= Célestine Hitiura Vaite =

French Polynesian writer (born 1966)

Célestine Hitiura Vaite (born 1966) is a French Polynesian writer.

==Early life==
The daughter of a Tahitian mother and a French father, Vaite grew up in the commune of Faaa (Faa'a) on the island of Tahiti, French Polynesia. In her youth, Vaite grew up immersed in traditional storytelling. Having won a scholarship to a leading girls' school in Papeete (Pape'ete), she became interested in works by French authors like Balzac, Flaubert, Zola and Maupassant.

==Career==
Though she is a native French speaker, Vaite notably writes in English. She began to write out of homesickness while pregnant with her third child in Australia. Vaite has stated that writing in English gives her a wider audience as well as a greater creative freedom.

Her first three novels—Breadfruit, Frangipani, and Tiare—follow Materena Mahi, a "professional cleaner" who lives in Faʻaʻā. The novels describe life in contemporary Tahiti from an inside perspective, through anecdotes and often with great humor. Vaite thus brings attention on a region of the world that Western literature has relegated to travel guides or often described in exotic terms.

Her first two novels have been translated into French. L'arbre à pain, the French translation of Breadfruit, was warmly greeted in French Polynesia, where it was awarded the Prix littéraire des étudiants by the students of the University of French Polynesia in 2004. L'arbre à pain is also reputed to be the most widely read book in French Polynesia.

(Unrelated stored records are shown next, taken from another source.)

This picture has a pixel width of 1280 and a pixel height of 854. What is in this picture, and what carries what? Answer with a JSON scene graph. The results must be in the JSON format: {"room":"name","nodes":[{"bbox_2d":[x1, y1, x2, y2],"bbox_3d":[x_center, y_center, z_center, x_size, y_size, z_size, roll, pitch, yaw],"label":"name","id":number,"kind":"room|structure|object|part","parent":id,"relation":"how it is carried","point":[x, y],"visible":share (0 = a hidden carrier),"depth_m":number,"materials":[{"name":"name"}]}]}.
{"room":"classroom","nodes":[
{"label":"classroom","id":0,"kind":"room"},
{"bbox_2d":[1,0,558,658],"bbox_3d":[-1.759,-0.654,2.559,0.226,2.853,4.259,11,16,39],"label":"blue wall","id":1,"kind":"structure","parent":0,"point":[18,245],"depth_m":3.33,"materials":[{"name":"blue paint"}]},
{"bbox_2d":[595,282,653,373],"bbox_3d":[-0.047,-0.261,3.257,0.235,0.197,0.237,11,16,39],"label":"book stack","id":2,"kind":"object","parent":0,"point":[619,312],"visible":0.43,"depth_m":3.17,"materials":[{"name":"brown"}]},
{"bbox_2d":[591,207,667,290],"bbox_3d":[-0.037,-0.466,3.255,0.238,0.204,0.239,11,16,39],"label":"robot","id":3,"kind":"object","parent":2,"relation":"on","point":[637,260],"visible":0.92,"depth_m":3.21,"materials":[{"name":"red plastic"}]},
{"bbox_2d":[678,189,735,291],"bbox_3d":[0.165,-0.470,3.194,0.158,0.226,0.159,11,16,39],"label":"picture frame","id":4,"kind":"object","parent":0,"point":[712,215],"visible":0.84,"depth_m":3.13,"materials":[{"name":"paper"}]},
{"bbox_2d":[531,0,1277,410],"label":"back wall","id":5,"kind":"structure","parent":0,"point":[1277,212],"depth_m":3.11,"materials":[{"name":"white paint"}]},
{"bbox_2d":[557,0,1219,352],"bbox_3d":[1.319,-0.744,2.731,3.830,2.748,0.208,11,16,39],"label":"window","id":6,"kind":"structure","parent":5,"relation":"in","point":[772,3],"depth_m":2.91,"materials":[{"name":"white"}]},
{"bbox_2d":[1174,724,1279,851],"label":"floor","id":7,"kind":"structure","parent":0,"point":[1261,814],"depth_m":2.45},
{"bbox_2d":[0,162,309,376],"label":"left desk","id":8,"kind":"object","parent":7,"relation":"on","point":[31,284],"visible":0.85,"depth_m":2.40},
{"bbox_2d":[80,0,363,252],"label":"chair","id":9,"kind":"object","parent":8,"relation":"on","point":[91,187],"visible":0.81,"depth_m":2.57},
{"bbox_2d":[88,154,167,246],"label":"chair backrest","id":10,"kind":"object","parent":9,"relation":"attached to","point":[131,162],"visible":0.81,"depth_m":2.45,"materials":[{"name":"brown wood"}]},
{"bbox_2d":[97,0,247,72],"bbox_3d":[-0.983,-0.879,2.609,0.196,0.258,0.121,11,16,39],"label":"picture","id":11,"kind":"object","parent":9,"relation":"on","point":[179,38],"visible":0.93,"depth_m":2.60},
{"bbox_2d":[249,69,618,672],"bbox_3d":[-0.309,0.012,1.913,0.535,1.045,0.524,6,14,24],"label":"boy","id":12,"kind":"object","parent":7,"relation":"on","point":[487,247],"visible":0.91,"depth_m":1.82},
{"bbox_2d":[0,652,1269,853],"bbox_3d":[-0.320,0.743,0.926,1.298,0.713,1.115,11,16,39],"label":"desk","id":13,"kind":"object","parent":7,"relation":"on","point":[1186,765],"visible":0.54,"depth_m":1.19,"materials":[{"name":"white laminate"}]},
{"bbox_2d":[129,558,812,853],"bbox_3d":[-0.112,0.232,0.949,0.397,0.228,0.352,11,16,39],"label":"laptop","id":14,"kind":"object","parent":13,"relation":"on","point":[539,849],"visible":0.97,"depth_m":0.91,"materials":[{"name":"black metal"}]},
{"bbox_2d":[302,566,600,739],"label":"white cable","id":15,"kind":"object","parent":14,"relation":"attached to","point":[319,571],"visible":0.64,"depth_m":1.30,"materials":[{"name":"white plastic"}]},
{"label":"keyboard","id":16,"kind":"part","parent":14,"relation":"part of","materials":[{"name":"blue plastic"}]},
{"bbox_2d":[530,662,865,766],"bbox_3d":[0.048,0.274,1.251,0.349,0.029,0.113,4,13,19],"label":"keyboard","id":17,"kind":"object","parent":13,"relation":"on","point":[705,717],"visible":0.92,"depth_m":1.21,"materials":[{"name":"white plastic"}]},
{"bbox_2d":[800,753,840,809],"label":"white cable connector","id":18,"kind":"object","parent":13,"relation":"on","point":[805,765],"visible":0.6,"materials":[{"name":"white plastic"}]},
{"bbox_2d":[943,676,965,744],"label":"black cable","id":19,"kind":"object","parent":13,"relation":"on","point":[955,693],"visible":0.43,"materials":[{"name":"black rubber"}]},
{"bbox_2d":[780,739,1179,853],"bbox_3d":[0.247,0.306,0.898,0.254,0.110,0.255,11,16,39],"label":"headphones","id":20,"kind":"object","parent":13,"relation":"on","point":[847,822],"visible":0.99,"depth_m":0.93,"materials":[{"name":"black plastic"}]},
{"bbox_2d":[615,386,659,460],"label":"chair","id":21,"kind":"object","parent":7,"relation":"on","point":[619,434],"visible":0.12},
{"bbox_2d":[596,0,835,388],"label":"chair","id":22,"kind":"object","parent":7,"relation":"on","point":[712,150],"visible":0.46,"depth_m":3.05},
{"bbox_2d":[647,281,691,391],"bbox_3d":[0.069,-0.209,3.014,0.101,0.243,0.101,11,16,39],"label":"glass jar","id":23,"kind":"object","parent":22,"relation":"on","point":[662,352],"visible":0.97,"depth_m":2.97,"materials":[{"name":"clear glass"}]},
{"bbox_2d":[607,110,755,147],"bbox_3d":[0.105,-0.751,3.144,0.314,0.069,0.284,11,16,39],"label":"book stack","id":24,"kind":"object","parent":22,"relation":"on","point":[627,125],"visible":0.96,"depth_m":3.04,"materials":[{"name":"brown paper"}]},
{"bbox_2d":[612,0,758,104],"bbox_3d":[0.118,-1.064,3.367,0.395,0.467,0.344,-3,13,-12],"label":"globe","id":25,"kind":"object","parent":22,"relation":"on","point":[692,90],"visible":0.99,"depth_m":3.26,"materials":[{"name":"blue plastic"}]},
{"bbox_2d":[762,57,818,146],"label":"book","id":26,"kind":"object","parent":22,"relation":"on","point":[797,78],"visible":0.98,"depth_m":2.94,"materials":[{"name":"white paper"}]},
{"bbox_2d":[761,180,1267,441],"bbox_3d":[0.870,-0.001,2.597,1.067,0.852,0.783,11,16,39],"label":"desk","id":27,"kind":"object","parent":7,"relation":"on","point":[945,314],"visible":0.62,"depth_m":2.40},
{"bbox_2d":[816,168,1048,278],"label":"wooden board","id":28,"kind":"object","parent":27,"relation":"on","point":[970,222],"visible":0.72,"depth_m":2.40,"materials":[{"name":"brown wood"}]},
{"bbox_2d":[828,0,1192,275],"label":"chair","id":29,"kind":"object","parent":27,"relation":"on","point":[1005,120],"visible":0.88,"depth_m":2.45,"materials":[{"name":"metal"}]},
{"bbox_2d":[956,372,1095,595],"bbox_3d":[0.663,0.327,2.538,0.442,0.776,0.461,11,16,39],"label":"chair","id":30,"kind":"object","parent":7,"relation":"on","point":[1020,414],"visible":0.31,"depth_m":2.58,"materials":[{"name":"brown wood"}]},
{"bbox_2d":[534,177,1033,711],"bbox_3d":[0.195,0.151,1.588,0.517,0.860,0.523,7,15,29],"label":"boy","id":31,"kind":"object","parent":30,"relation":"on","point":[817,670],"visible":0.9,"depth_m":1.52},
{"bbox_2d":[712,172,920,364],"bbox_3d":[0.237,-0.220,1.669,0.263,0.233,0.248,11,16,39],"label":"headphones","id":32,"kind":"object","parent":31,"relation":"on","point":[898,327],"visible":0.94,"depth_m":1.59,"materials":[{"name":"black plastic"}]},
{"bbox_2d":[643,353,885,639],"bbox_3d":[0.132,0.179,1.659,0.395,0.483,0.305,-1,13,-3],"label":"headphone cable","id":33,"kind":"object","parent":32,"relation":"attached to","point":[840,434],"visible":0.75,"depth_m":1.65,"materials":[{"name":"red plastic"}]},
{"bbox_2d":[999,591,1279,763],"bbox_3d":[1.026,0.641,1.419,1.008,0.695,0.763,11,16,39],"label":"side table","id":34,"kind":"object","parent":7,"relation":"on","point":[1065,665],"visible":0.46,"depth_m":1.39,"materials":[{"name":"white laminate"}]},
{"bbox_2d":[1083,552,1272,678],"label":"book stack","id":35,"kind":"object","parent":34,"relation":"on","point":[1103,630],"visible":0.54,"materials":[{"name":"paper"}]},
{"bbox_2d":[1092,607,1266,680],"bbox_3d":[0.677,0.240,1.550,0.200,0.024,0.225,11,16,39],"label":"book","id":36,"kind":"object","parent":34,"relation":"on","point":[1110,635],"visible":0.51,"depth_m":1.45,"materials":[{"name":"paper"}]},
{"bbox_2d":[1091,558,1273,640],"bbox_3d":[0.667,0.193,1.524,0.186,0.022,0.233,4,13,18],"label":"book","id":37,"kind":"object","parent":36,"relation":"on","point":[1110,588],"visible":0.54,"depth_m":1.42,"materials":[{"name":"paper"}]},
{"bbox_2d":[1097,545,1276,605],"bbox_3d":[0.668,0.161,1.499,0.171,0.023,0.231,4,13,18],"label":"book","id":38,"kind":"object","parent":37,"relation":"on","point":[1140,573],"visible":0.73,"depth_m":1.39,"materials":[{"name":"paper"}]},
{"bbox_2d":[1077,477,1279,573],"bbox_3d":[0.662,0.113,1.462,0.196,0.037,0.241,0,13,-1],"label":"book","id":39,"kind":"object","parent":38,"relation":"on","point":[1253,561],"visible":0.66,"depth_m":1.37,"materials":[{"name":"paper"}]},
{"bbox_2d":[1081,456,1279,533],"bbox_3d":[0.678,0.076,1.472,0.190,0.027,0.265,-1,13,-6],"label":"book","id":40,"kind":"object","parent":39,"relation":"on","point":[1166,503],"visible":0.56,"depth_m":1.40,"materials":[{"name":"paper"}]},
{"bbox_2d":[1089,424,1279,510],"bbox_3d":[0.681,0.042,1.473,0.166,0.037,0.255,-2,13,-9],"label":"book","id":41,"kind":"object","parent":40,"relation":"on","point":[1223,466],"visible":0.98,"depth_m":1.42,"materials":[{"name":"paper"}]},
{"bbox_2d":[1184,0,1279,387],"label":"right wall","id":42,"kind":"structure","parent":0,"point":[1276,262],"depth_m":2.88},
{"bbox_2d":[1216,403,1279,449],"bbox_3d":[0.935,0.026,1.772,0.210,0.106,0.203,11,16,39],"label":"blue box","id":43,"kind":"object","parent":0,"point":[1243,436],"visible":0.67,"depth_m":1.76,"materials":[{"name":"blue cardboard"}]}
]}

Frangipani, which has been published in 14 countries to date, was shortlisted for the 2005 NSW Premier's Literary Awards and longlisted for the 2006 Orange Prize.

Vaite was approached by New Zealand musician Tim Finn in 2018 to collaborate on his opera Ihitai 'Avei'a - Star Navigator about navigator and priest Tupaia who accompanied Cook on the Endeavour's maiden voyage, and she wrote monologues in Tahitian to accompany the songs, making Ihitai 'Avei'a the first opera to be performed in English and Tahitian.

==Personal life==
Vaite currently lives in New South Wales, Australia, and has four children. She is the mother of former model, athlete, and bushfire survivor Turia Pitt. Vaite is amicably separated from her husband.

== Bibliography ==
- Breadfruit, 2000, Winner of the Prix littéraire des étudiants 2004
- Frangipani, 2004
- Tiare, 2006

==Sources==
- "Célestine Hitiura Vaite." 22 January 2006. https://web.archive.org/web/20060414014747/http://celestinevaite.com/
- Vaite, Célestine Hitiura. Frangipani. New York: Back Bay Books, 2006.